Ensuite, les éléments produits par la SCI ORQUE pour établir que les travaux porteraient atteinte aux canalisations sont insuffisants à cet effet en ce que :
— la lettre de la SIAEP se limite à donner des informations sur les risques d’arracher des haies ayant des racines profondes proches de canalisations, sans se prononcer sur le risque propre à la haie litigieuse et à son positionnement par rapport au réseau,
— le courrier de l’entreprise VALOIS PAYSAGE indiquant refuser d’intervenir pour l’arrachage de la haie en raison du risque de détérioration du réseau d’eau ne s’appuie sur aucun plan ou éléments objectifs au sujet du risque propre à la prestation visée, mais n’est qu’une réponse basée sur les éléments rapportés unilatéralement par la SCI ORQUE,
— les photographies des canalisations, visibles suite à une tranchée faite lors des travaux, n’apparaissent pas à proximité immédiate de la haie et aucune racine n’y apparaît,
— le constat de commissaire de justice selon lequel la tuyauterie du réseau d’eau passe le long de la haie ne met en évidence aucun risque particulier à l’arrachage de la haie ; il est au surplus complété par un constat de commissaire de justice produit par Monsieur [L] [V] et Madame [W] [V] produisent qui soulignent que le réseau d’eau est, pour les 2 emprises, assez éloigné de la haie (respectivement plus d’un mètre et 75 centimètres).

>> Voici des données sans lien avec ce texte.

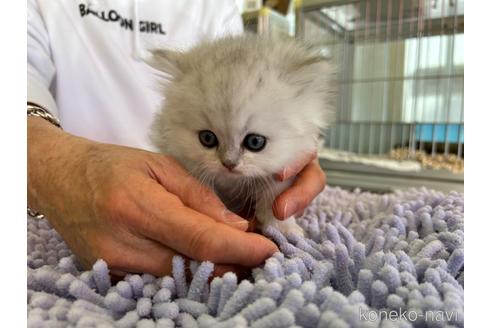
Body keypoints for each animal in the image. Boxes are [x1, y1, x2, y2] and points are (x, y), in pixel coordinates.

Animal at [149, 35, 334, 236]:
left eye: (255, 142)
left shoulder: (285, 169)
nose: (229, 164)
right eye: (207, 138)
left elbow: (274, 199)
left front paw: (284, 230)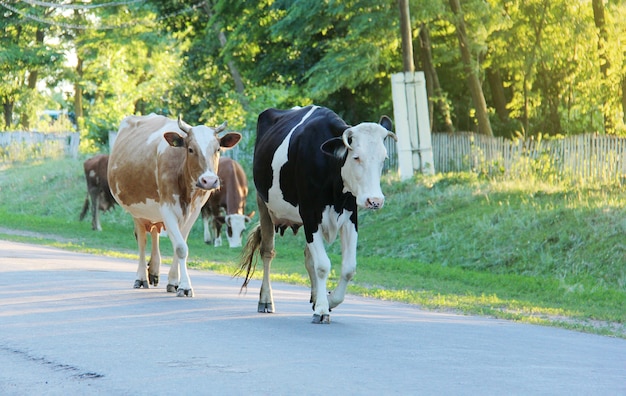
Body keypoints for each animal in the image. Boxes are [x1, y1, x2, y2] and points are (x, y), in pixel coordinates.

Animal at [107, 113, 239, 296]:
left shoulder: (194, 211)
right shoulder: (167, 208)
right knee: (142, 241)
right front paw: (185, 286)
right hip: (137, 212)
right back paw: (141, 277)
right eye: (190, 149)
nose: (209, 180)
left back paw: (154, 270)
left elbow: (181, 243)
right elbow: (181, 247)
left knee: (154, 233)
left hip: (153, 212)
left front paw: (175, 282)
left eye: (217, 149)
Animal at [239, 104, 394, 322]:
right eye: (356, 157)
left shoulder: (350, 217)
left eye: (383, 159)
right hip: (264, 205)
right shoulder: (310, 215)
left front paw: (329, 300)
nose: (375, 201)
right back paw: (266, 300)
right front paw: (322, 308)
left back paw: (314, 295)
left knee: (308, 257)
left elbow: (348, 268)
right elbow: (322, 265)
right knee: (268, 252)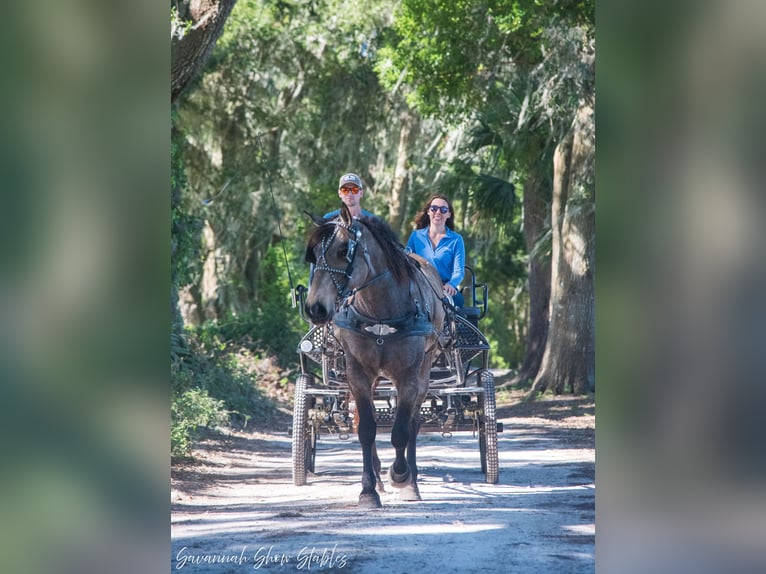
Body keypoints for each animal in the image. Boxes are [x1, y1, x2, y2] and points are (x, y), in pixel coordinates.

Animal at [304, 206, 448, 508]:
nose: (314, 308)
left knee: (413, 422)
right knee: (364, 420)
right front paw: (368, 490)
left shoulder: (408, 376)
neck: (380, 312)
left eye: (343, 250)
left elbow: (401, 431)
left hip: (424, 371)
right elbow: (366, 429)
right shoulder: (358, 374)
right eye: (314, 254)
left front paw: (401, 475)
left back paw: (411, 482)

La société ORQUE ne rapporte en définitive pas la preuve d’un risque certain pour le réseau d’eau et le réseau électrique qui empêcherait l’arrachage de la dite haie.
Pour ne pas exécuter ses engagements, la SCI ORQUE ne peut pas se retrancher derrière un préjudice écologique qui n’est qu’allégué.

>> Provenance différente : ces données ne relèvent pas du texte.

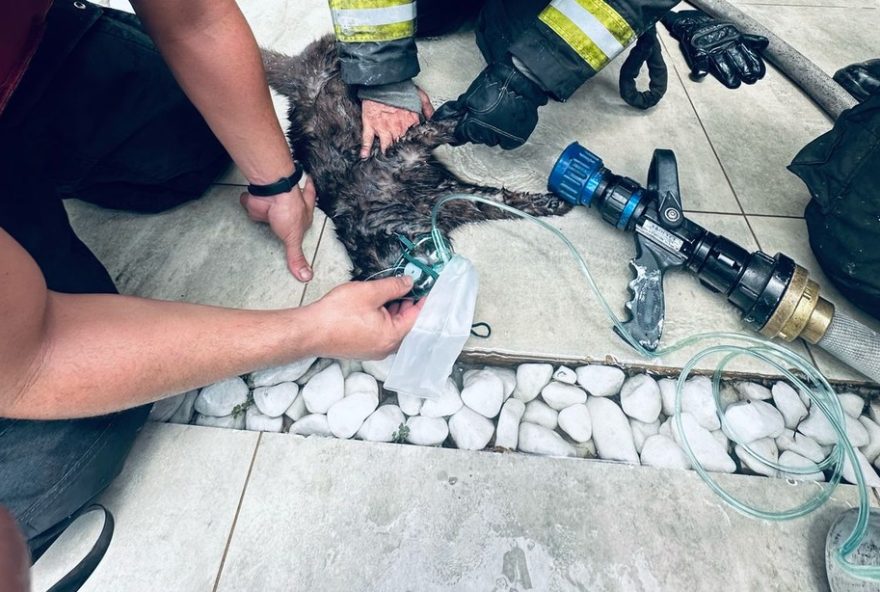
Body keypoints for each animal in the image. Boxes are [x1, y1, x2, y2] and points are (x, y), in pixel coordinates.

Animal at [260, 35, 572, 280]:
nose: (433, 271)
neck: (401, 206)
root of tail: (298, 80)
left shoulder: (408, 149)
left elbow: (442, 128)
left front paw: (478, 117)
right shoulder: (457, 200)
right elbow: (501, 203)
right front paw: (550, 203)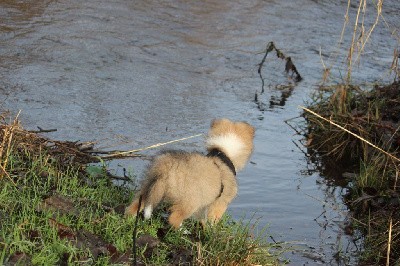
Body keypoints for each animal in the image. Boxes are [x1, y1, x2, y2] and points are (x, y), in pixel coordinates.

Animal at [125, 118, 255, 229]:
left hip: (148, 186)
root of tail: (166, 168)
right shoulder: (220, 203)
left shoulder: (205, 204)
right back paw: (181, 231)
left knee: (134, 206)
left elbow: (202, 218)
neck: (222, 152)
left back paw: (130, 219)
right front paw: (211, 231)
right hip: (191, 201)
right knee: (174, 217)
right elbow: (213, 219)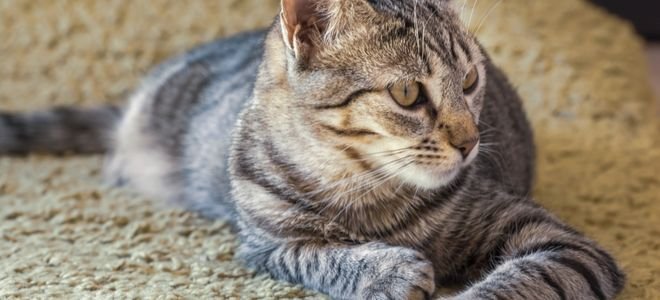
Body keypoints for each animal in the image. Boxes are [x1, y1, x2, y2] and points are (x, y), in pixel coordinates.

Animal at [0, 0, 624, 300]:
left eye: (471, 81)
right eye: (407, 93)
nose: (470, 141)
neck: (360, 187)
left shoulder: (564, 245)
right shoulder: (266, 244)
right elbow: (322, 254)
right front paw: (389, 270)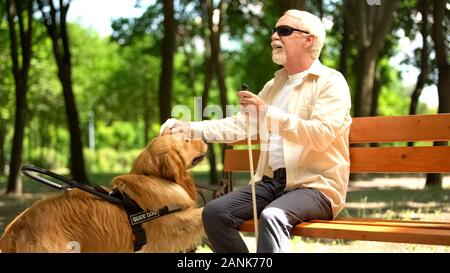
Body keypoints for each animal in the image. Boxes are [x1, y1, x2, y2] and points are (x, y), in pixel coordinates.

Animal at [0, 135, 207, 252]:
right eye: (186, 140)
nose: (206, 140)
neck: (153, 176)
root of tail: (15, 230)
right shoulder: (173, 226)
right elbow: (201, 213)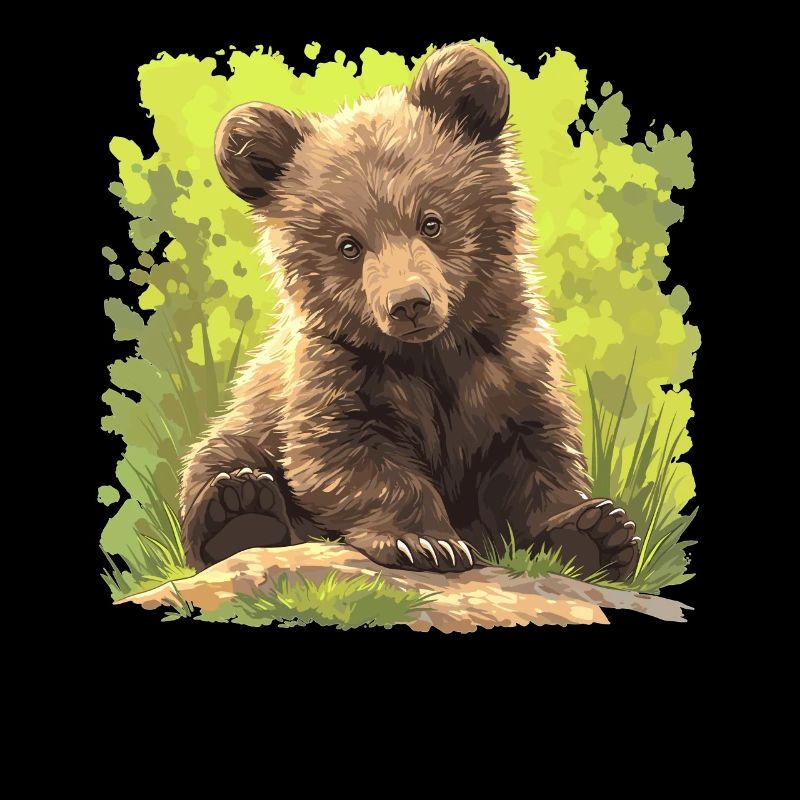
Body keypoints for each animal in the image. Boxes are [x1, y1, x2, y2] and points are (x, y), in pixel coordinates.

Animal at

Ainsi, la SCI ORQUE sera condamnée à procéder au retrait de la haie sous astreinte dans les conditions du dispositif.
Sur les demandes accessoires
En application des dispositions des articles 696 et suivants du code de procédure civile, il convient de condamner la SCI ORQUE aux dépens de l’instance qui ne comprendront pas les frais de constat par commissaire de justice qui ne sont pas, lorsqu’ils ne sont pas ordonnés par le juge, des dépens.

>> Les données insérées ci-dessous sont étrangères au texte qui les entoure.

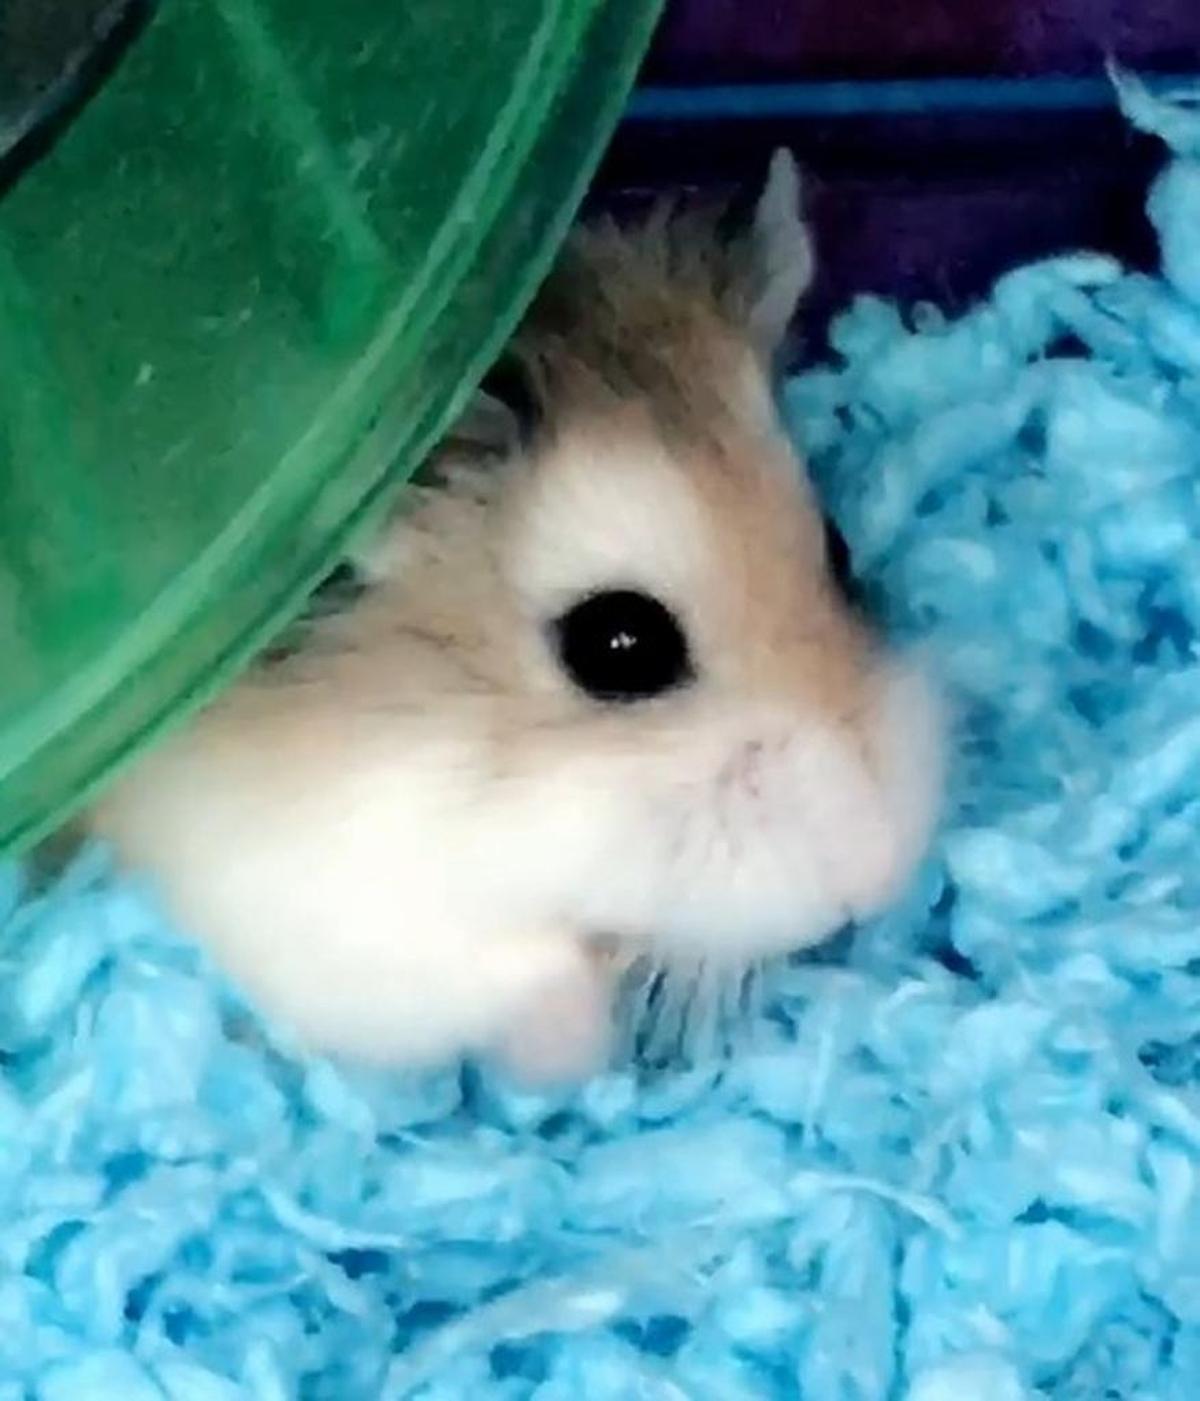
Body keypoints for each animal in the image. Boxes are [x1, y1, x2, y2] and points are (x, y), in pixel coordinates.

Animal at [89, 152, 942, 1083]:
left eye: (840, 549)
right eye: (619, 643)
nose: (879, 874)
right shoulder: (316, 909)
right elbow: (515, 975)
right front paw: (577, 1041)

Il n’est ensuite pas inéquitable de condamner la SCI ORQUE à payer à [L] [V] et Madame [W] [V] la somme de 800 euros au titre de l’article 700 du code de procédure civile, compte tenu des diligences judiciaires que les demandeurs ont dû accomplir et de la longueur de la procédure.
Conformément à l’article 514 du code de procédure civile, le présent jugement est assorti de l’exécution provisoire, de droit.
PAR CES MOTIFS
Le juge des contentieux de la protection, statuant après débats en audience publique, par jugement contradictoire, en premier ressort, rendu par mise à disposition au greffe le jour de son délibéré,
CONDAMNE la SCI ORQUE à procéder au retrait de la haie de thuyas située sur sa parcelle sise à LA VICOGNE (80), cadastrée section A n°[Cadastre 1], présente en limite de propriété avec la parcelle sise à LA VICOGNE (80), cadastrée section A n°[Cadastre 2], appartenant Monsieur [L] [V] et Madame [W] [V] et à implanter, en lieu et place, un mur en palissade, dans un délai de 8 mois à compter de la signification de la présente décision et, passé ce délai, sous astreinte de 30 euros par jour de retard pendant une période provisoire de 6 mois ;
SE RÉSERVE la liquidation de l’astreinte ;
DÉBOUTE la SCI ORQUE de ses demandes ;
CONDAMNE la SCI ORQUE aux dépens de l’instance qui ne comprendront pas le coût du procès-verbal de constat;
CONDAMNE la SCI ORQUE à la somme de 800 euros au titre de l’article 700 du code de procédure civile ;
RAPPELLE que l’exécution provisoire est de droit.